_WORK TO COMPLETE:_ Pictures aside, repeat all the entries below exactly as they appear.

--- EXTRACTED DATA Enclosed Below ---

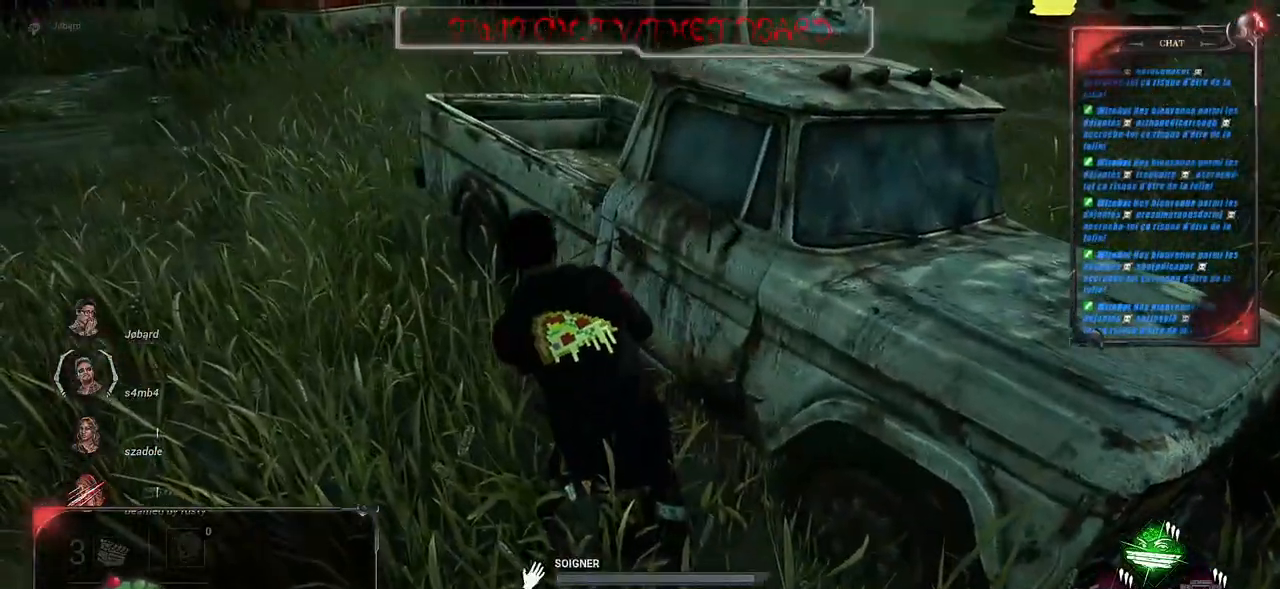
{"keys": [], "mouse": ["left"], "events": []}
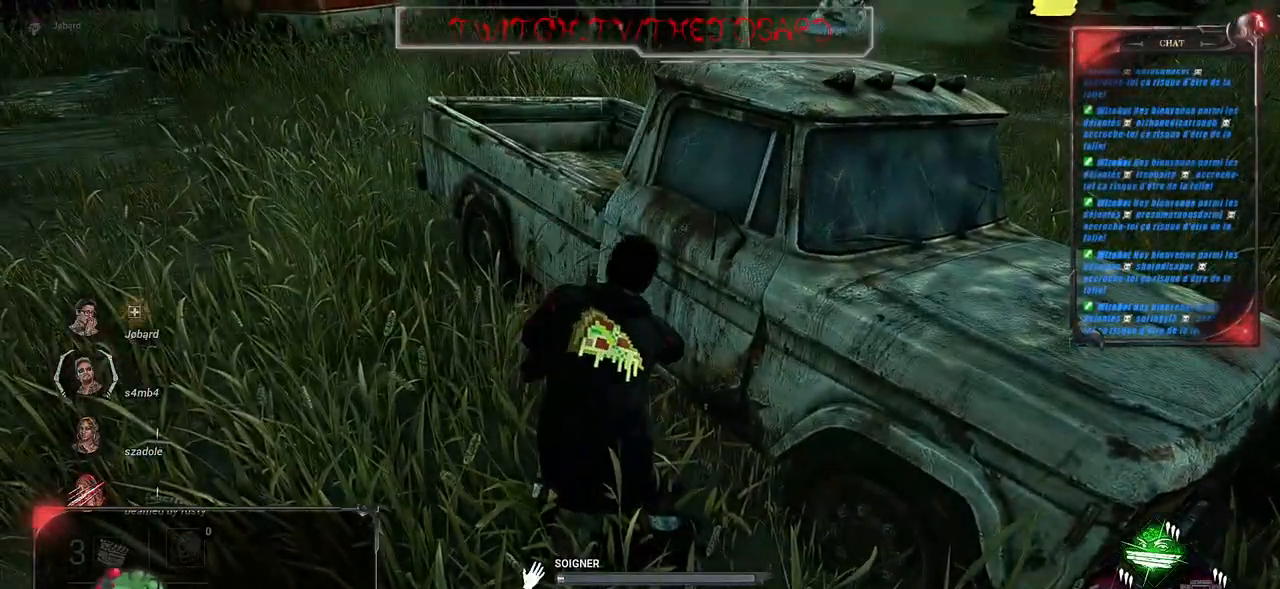
{"keys": [], "mouse": ["left"], "events": []}
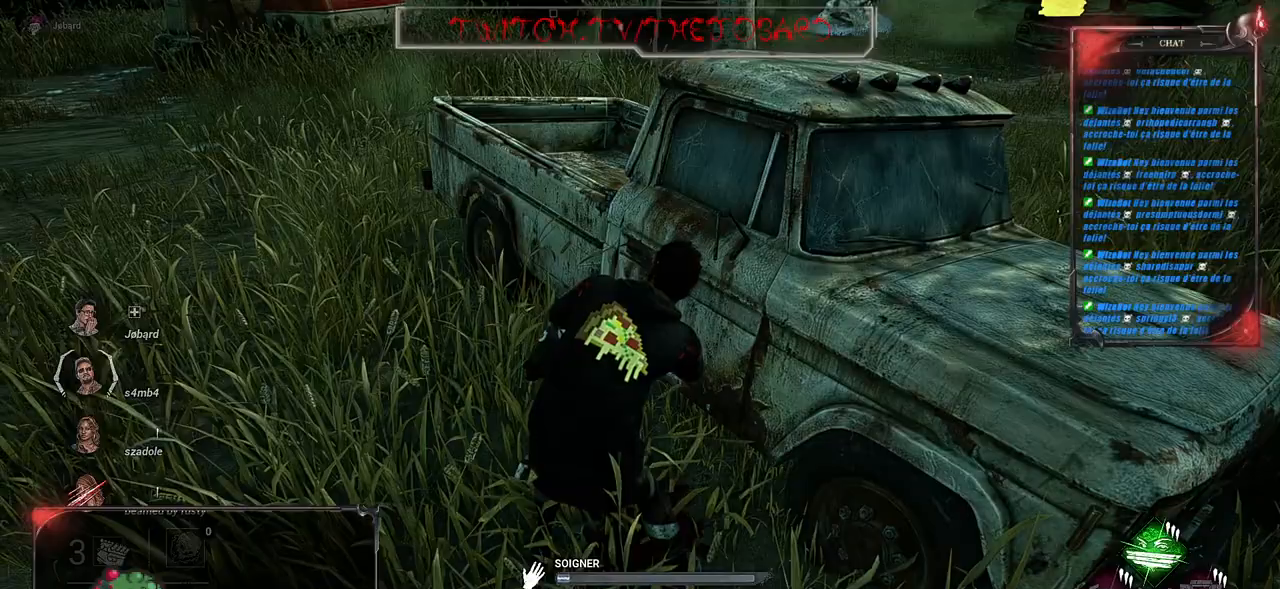
{"keys": [], "mouse": ["left"], "events": []}
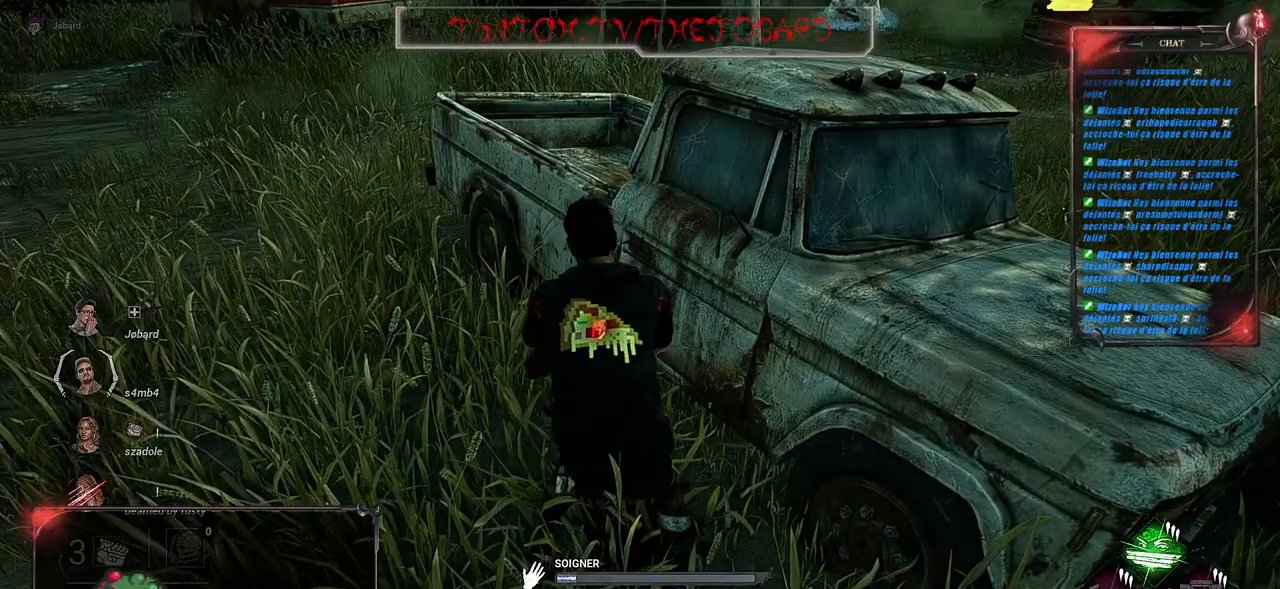
{"keys": [], "mouse": ["left"], "events": []}
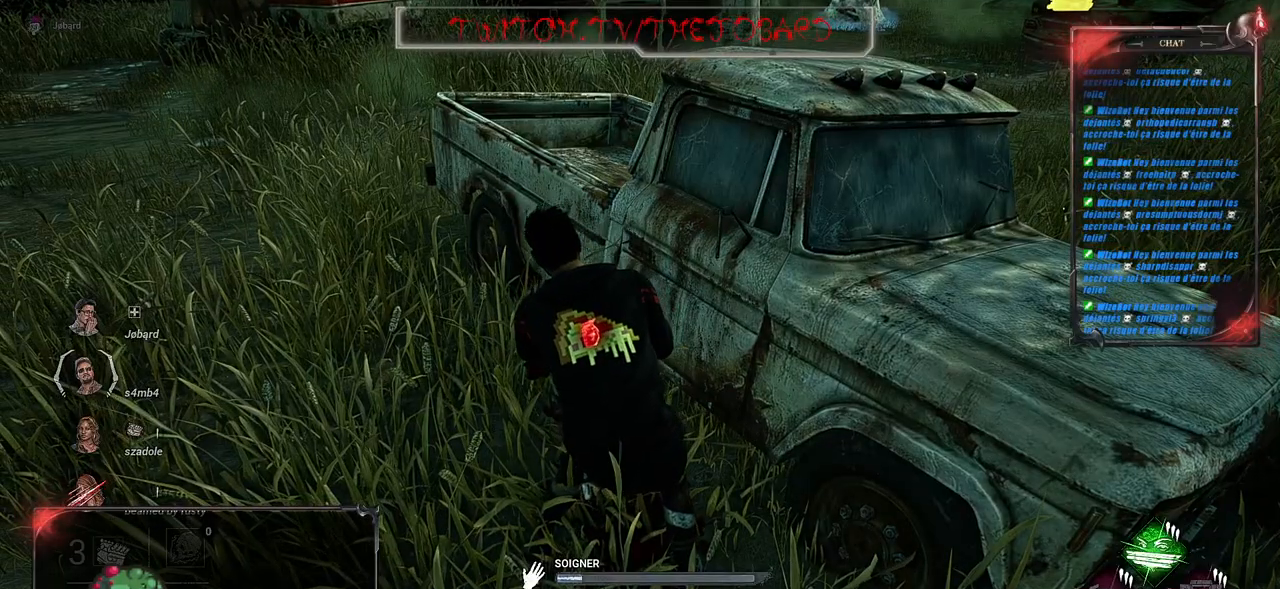
{"keys": [], "mouse": ["left"], "events": []}
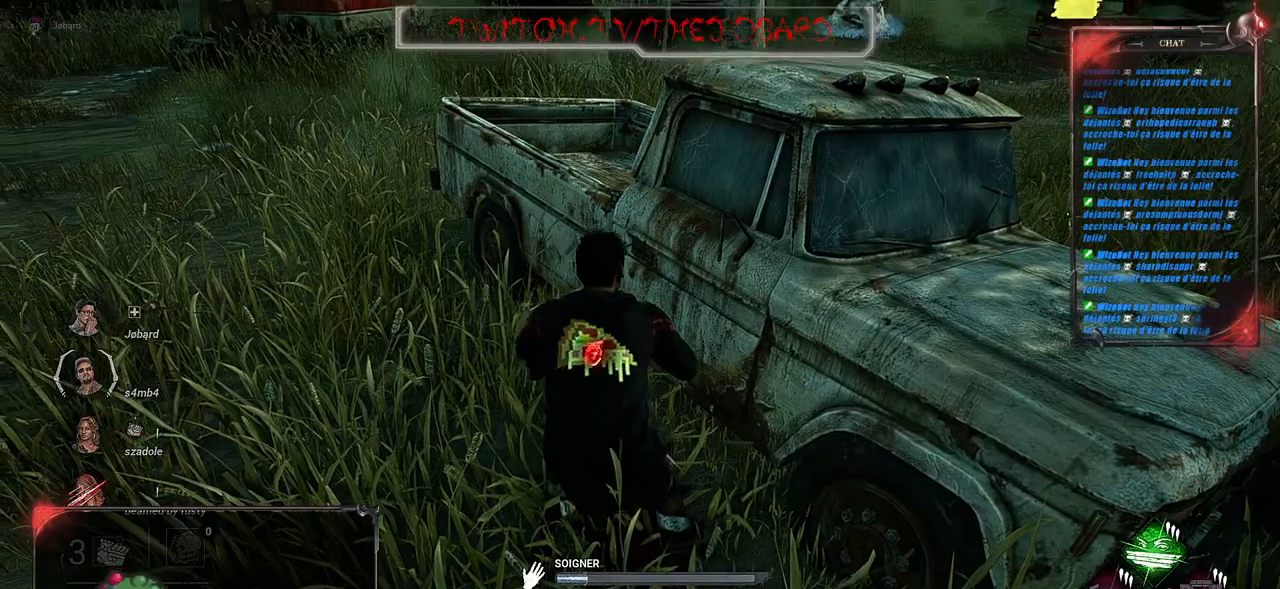
{"keys": [], "mouse": ["left"], "events": []}
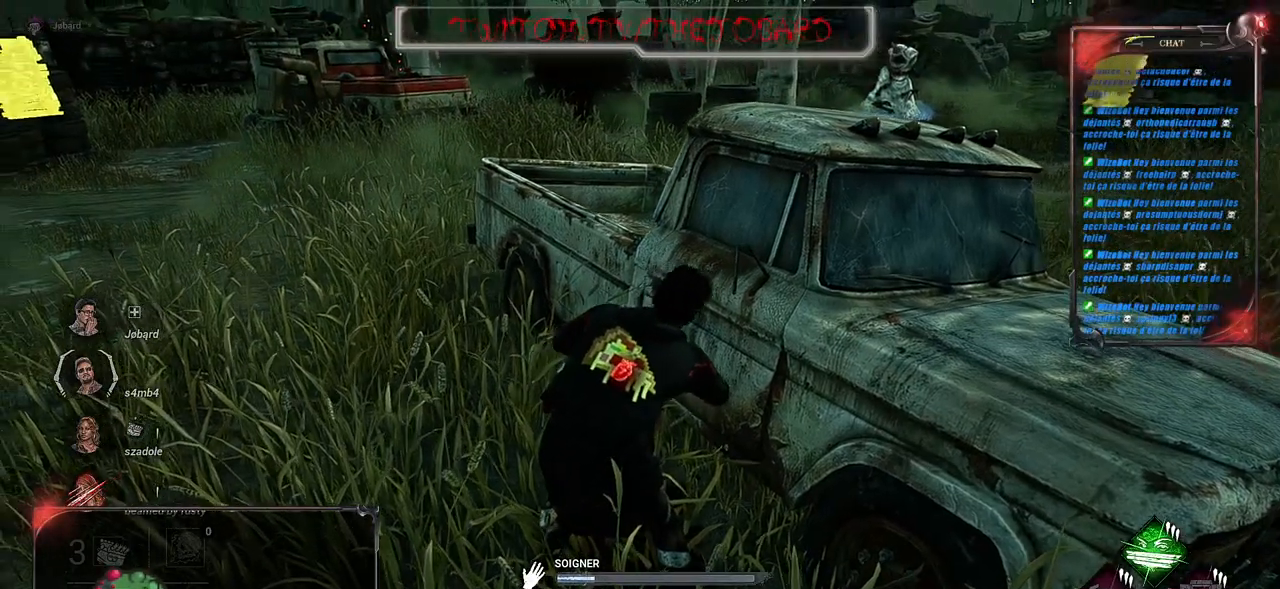
{"keys": [], "mouse": ["left"], "events": []}
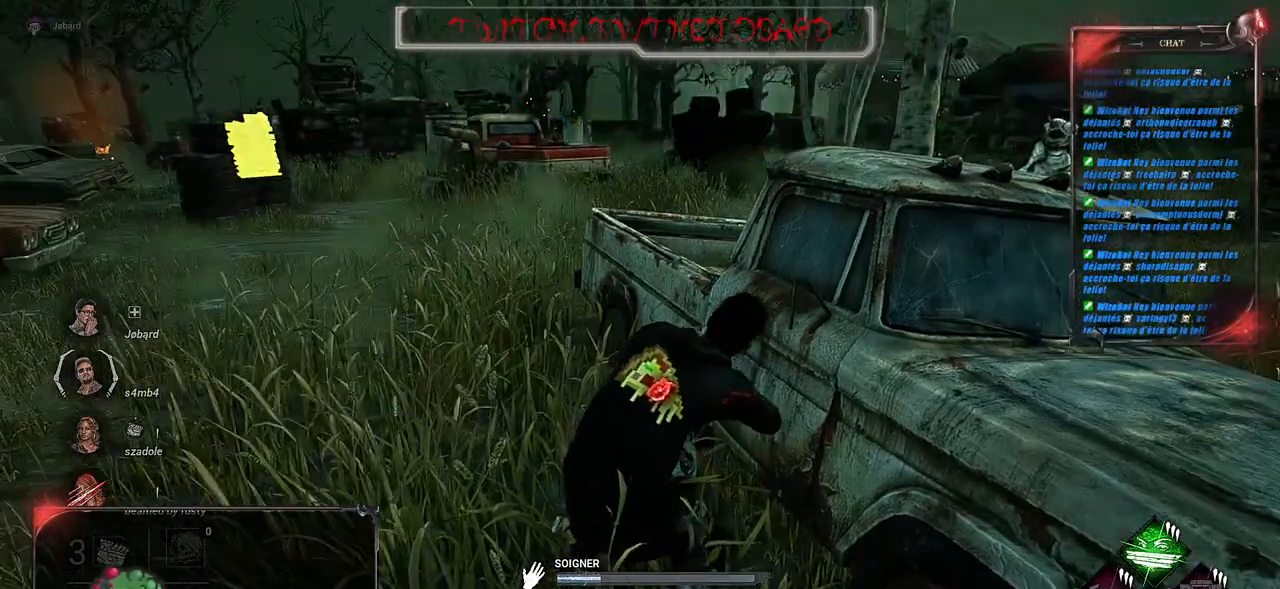
{"keys": [], "mouse": ["left"], "events": []}
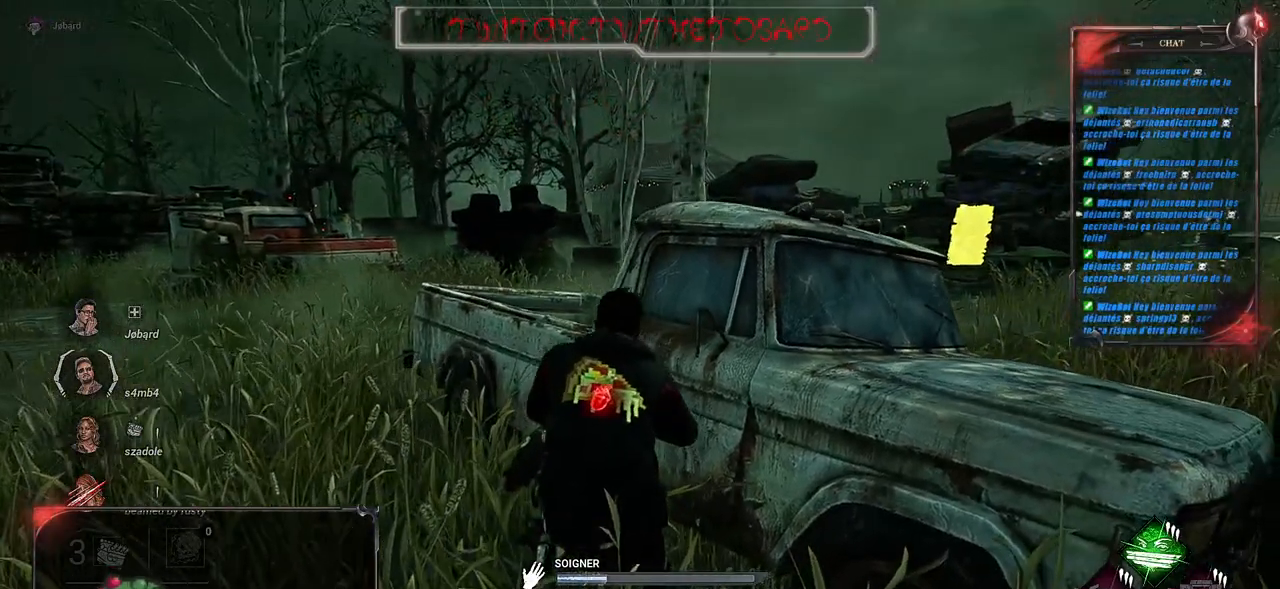
{"keys": [], "mouse": ["left"], "events": []}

--- End of Enclosed EXTRACTED DATA ---

_RESULT OF THIS EXERCISE:_
{"keys": [], "mouse": ["left"], "events": []}
{"keys": [], "mouse": ["left"], "events": []}
{"keys": [], "mouse": ["left"], "events": []}
{"keys": [], "mouse": ["left"], "events": []}
{"keys": [], "mouse": ["left"], "events": []}
{"keys": [], "mouse": ["left"], "events": []}
{"keys": [], "mouse": ["left"], "events": []}
{"keys": [], "mouse": ["left"], "events": []}
{"keys": [], "mouse": ["left"], "events": []}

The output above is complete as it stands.